#### TAREAS DEL EJERCICIO
a – Según el texto sobre el cine musical, ¿cuántos Oscar ganó la película Chicago en 2003?
b – Devuelve sin cambios el pasaje del texto sobre el cine musical que empieza en "Si exceptuamos esa" y termina en "Todd, Los miserables).".

#### TEXTO FUENTE
★ ★ ★ ★ ★ ★ ★

Si exceptuamos esa joya que es Newsies (Kenny Ortega, 1992), el musical prácticamente no revivió hasta Moulin Rouge (Baz Luhrmann, 2001), cuyo éxito, eso sí, motivó un prolífico y exitoso giro del género hacia el jukebox musical y, de un modo más irregular y con resultados desiguales, el estreno de adaptaciones de éxitos consolidados de Broadway (El fantasma de la ópera, Sweeney Todd, Los miserables).
La película Chicago (Rob Marshall, 2002) se enmarca en esta segunda tendencia. Adaptación de un musical estrenado en 1975 —y cuya última representación fue en 2014—, la película ganó seis Oscar en 2003, entre ellos el de mejor película, la primera vez que un musical recibía tal galardón desde 1968.

★ ★ ★ ★ ★ ★ ★

#### EXTRACTO DE DATOS
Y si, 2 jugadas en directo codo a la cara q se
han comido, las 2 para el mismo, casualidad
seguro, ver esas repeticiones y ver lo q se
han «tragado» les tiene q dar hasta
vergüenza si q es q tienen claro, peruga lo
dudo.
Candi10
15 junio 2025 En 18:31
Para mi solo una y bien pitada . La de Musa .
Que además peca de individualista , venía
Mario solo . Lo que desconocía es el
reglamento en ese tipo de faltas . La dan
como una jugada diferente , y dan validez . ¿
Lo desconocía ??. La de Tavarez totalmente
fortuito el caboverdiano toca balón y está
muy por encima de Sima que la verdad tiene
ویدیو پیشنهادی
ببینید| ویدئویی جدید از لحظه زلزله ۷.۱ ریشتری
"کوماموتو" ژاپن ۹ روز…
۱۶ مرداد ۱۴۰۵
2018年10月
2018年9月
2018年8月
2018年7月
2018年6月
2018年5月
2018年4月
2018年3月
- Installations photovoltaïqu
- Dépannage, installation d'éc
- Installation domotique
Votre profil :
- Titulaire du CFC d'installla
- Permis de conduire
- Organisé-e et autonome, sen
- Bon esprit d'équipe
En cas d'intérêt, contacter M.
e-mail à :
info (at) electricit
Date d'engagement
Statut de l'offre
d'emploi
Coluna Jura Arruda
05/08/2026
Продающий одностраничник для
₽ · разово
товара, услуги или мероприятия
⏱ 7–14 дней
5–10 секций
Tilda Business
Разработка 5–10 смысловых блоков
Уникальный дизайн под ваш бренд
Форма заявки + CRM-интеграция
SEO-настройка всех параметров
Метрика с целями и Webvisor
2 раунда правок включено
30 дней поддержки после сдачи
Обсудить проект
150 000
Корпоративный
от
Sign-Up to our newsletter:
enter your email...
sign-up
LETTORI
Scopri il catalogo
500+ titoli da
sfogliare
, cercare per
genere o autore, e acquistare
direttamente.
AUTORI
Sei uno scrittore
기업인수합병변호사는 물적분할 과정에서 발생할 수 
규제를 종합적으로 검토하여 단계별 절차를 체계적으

★ ★ ★ ★ ★ ★ ★

#### RESPUESTAS DE LA ACTIVIDAD
a – Seis, entre ellos el de mejor película.

b –
Si exceptuamos esa joya que es Newsies (Kenny Ortega, 1992), el musical prácticamente no revivió hasta Moulin Rouge (Baz Luhrmann, 2001), cuyo éxito, eso sí, motivó un prolífico y exitoso giro del género hacia el jukebox musical y, de un modo más irregular y con resultados desiguales, el estreno de adaptaciones de éxitos consolidados de Broadway (El fantasma de la ópera, Sweeney Todd, Los miserables).